Locke says times changed, he's the same

KENNETH P. VOGEL; The News Tribune


Olympia, WA - Gov. Gary Locke, criticized in the past for not showing leadership, has won accolades this year for facing down several potential crises.

But the two-term governor said Tuesday he hasn't altered his style as he approaches a self-imposed summer deadline for declaring whether he'll seek a rare third term.

"I think I'm the same," Locke told The News Tribune's editorial board after touting his performance during the double-overtime legislative session that ended last week. "These are different circumstances," he added, referring to the state's budget deficit, which some fear could reach $3 billion, and Boeing's announcement last month that it will ask states to compete for the right to assemble the company's new passenger jet, the 7E7.

The Legislature this month passed a $25 billion no-new taxes operating budget for 2003-2005 that is similar to a plan Locke proposed last December.
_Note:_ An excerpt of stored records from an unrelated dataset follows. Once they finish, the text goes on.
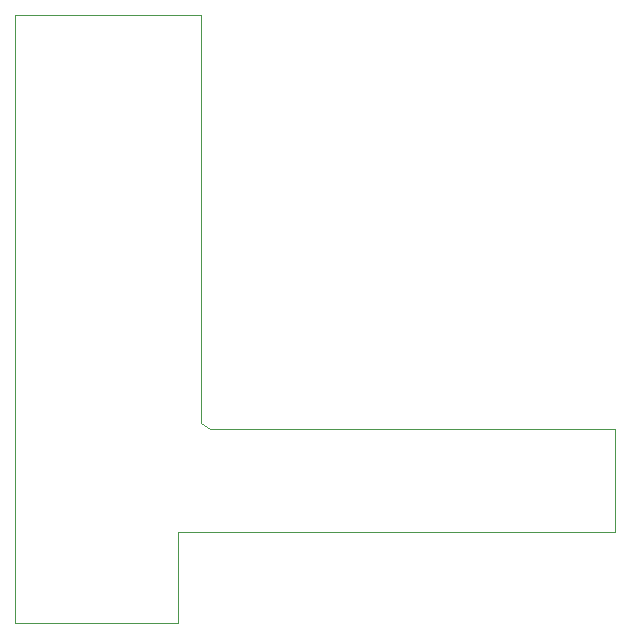
<source format=gbr>
G04 #@! TF.GenerationSoftware,KiCad,Pcbnew,5.1.4-5.1.4*
G04 #@! TF.CreationDate,2019-09-27T17:33:58+02:00*
G04 #@! TF.ProjectId,Backcover,4261636b-636f-4766-9572-2e6b69636164,rev?*
G04 #@! TF.SameCoordinates,Original*
G04 #@! TF.FileFunction,Profile,NP*
%FSLAX46Y46*%
G04 Gerber Fmt 4.6, Leading zero omitted, Abs format (unit mm)*
G04 Created by KiCad (PCBNEW 5.1.4-5.1.4) date 2019-09-27 17:33:58*
%MOMM*%
%LPD*%
G04 APERTURE LIST*
%ADD10C,0.050000*%
G04 APERTURE END LIST*
D10*
X57250000Y16500000D02*
X56750000Y16500000D01*
X57250000Y7750000D02*
X57250000Y16500000D01*
X56750000Y7750000D02*
X57250000Y7750000D01*
X22250000Y51500000D02*
X6500000Y51500000D01*
X22250000Y17000000D02*
X22250000Y51500000D01*
X23000000Y16500000D02*
X22250000Y17000000D01*
X56750000Y16500000D02*
X23000000Y16500000D01*
X20250000Y7750000D02*
X56750000Y7750000D01*
X20250000Y0D02*
X20250000Y7750000D01*
X6500000Y0D02*
X20250000Y0D01*
X6500000Y51500000D02*
X6500000Y0D01*
M02*

</source>
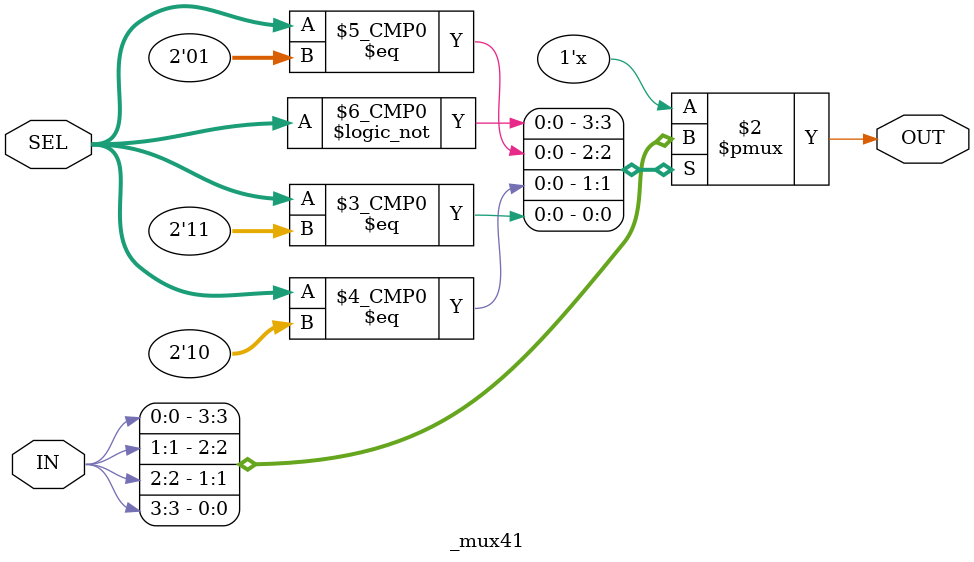
<source format=v>
module _mux41(IN,SEL,OUT);
	input [3:0]IN;
	input [1:0]SEL;
	output OUT;
	reg OUT;
	
	always@(IN or SEL)
//		OUT = SEL[0] ? (SEL[1] ? IN[3]:IN[1]) :
//							(SEL[1] ? IN[2]:IN[0]);
		case(SEL)
			2'b00: OUT = IN[0];
			2'b01: OUT = IN[1];
			2'b10: OUT = IN[2];
			2'b11: OUT = IN[2'b11];
			default: OUT = 1'bZ;
		endcase



//		if(SEL[0])
//			if(SEL[1])
//				OUT = IN[3];
//			else
//				OUT = IN[1];
//		else
//			if(SEL[1])
//				OUT = IN[2];
//			else
//				OUT = IN[0];
		
		
		
		
	
//	always@(IN or SEL)
//		OUT = SEL[0] ? (SEL[1] ? IN[3]:IN[1]) :
//								 (SEL[1] ? IN[2]:IN[0]);
//	
//	assign OUT = SEL[0] ? (SEL[1] ? IN[3]:IN[1]) :
//								 (SEL[1] ? IN[2]:IN[0]);
	
//	assign OUT = SEL[1] ? (SEL[0] ? IN[3]:IN[2]) :
//								 (SEL[0] ? IN[1]:IN[0]);
//	
//	assign OUT = ~SEL[1] ? (~SEL[0] ? IN[0]:IN[1]) :
//								  (~SEL[0] ? IN[2]:IN[3]);
	
//	assign OUT = 	(SEL == 2'b00) ? IN[0]:
//						(SEL == 2'b01) ? IN[1]:
//						(SEL == 2'b10) ? IN[2]:IN[3];
	
endmodule

	
</source>
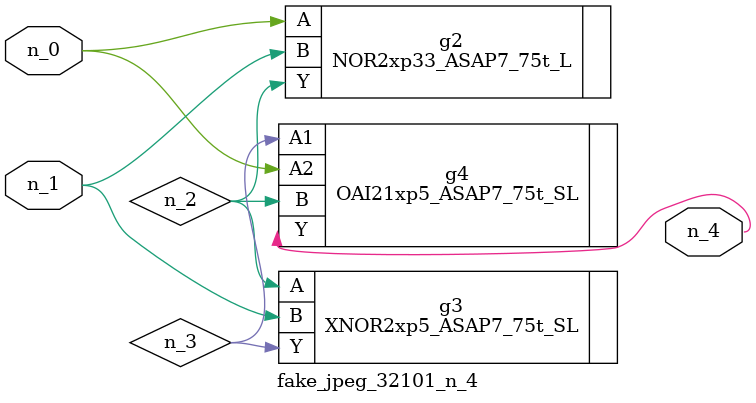
<source format=v>
module fake_jpeg_32101_n_4 (n_0, n_1, n_4);

input n_0;
input n_1;

output n_4;

wire n_2;
wire n_3;

NOR2xp33_ASAP7_75t_L g2 ( 
.A(n_0),
.B(n_1),
.Y(n_2)
);

XNOR2xp5_ASAP7_75t_SL g3 ( 
.A(n_2),
.B(n_1),
.Y(n_3)
);

OAI21xp5_ASAP7_75t_SL g4 ( 
.A1(n_3),
.A2(n_0),
.B(n_2),
.Y(n_4)
);


endmodule
</source>
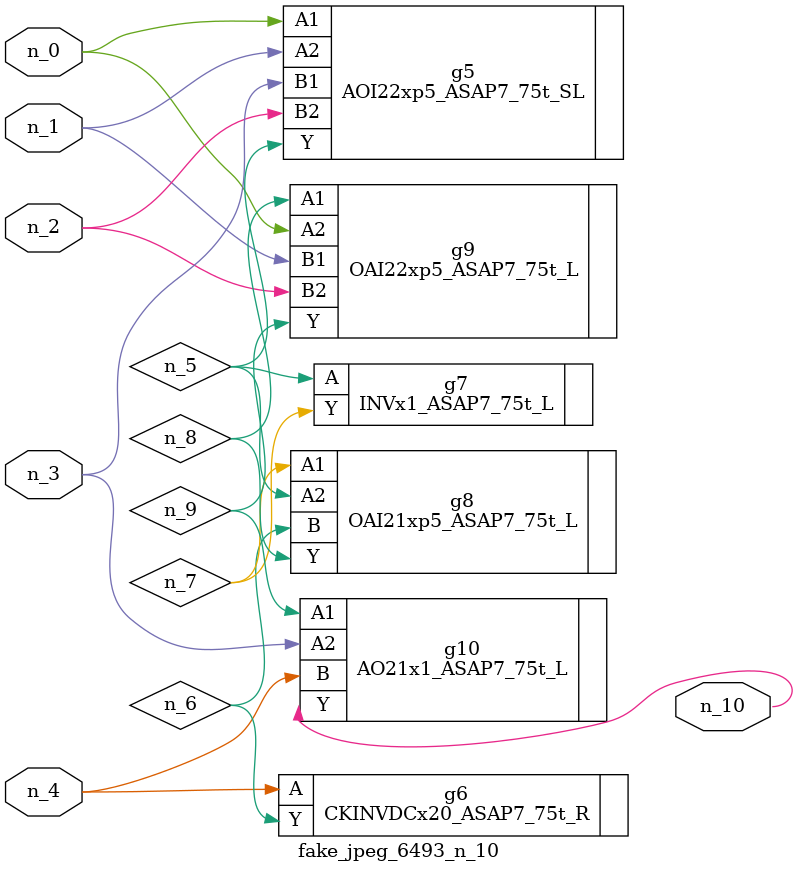
<source format=v>
module fake_jpeg_6493_n_10 (n_3, n_2, n_1, n_0, n_4, n_10);

input n_3;
input n_2;
input n_1;
input n_0;
input n_4;

output n_10;

wire n_8;
wire n_9;
wire n_6;
wire n_5;
wire n_7;

AOI22xp5_ASAP7_75t_SL g5 ( 
.A1(n_0),
.A2(n_1),
.B1(n_3),
.B2(n_2),
.Y(n_5)
);

CKINVDCx20_ASAP7_75t_R g6 ( 
.A(n_4),
.Y(n_6)
);

INVx1_ASAP7_75t_L g7 ( 
.A(n_5),
.Y(n_7)
);

OAI21xp5_ASAP7_75t_L g8 ( 
.A1(n_7),
.A2(n_5),
.B(n_6),
.Y(n_8)
);

OAI22xp5_ASAP7_75t_L g9 ( 
.A1(n_8),
.A2(n_0),
.B1(n_1),
.B2(n_2),
.Y(n_9)
);

AO21x1_ASAP7_75t_L g10 ( 
.A1(n_9),
.A2(n_3),
.B(n_4),
.Y(n_10)
);


endmodule
</source>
Locke also played a key role in pushing through the Legislature a number of measures intended to improve the state's oft-criticized business climate, generally, and to entice Boeing to locate the 7E7 assembly work here:

•A $4.2 billion package of transportation improvement projects.

•A $2.6 billion construction budget.

•A 20-year $3.2 billion tax break for Boeing and its suppliers, if the state lands the 7E7 work.

•Unemployment insurance reforms requested by Boeing.

"He hadn't shown this kind of leadership before with key issues," said state Sen. Dino Rossi (R-Sammamish), who worked with Locke to craft the budget.

Rossi, who's been mentioned as a possible candidate for governor, conceded that Locke displayed backbone by standing up to the traditionally Democratic labor unions that opposed the unemployment insurance reforms.

"We'll see what happens next year," Rossi said, asserting the state has a ways to go before it emerges from its economic slump. "Is he going to buckle under the pressure of the labor unions?"

Though Locke said state revenue forecasts show that "we pretty much have bottomed out," he warned of a dire domino effect if Boeing picks another state in which to assemble the 7E7.

Arizona, California, Kansas, Texas and other states are expected to submit bids for the work this month. And Locke said that if Boeing picks one of them, "there's a strong probability that - depending on which state it is - that the successor of the 747 will be built in state X," he said, adding that the same scenario could apply to the 737, too.

Over time, that could mean a loss of as many as 150,000 direct and indirect jobs, Locke said. "That's why we proposed such a large incentive for Boeing," he said.

If Boeing does choose another state, though, and Locke decides to run for re-election, he said he hopes voters wouldn't hold it against him "since we've given it everything we can."

Don't count on it, said Rossi, pointing out that Boeing relocated its corporate headquarters from Washington to Chicago "on his watch."

Locke said his biggest disappointment of the legislative session was lawmakers' failure to pass education reforms, including legislation to create independent, publicly funded charter schools and to reform the Washington Assessment of Student Learning tests.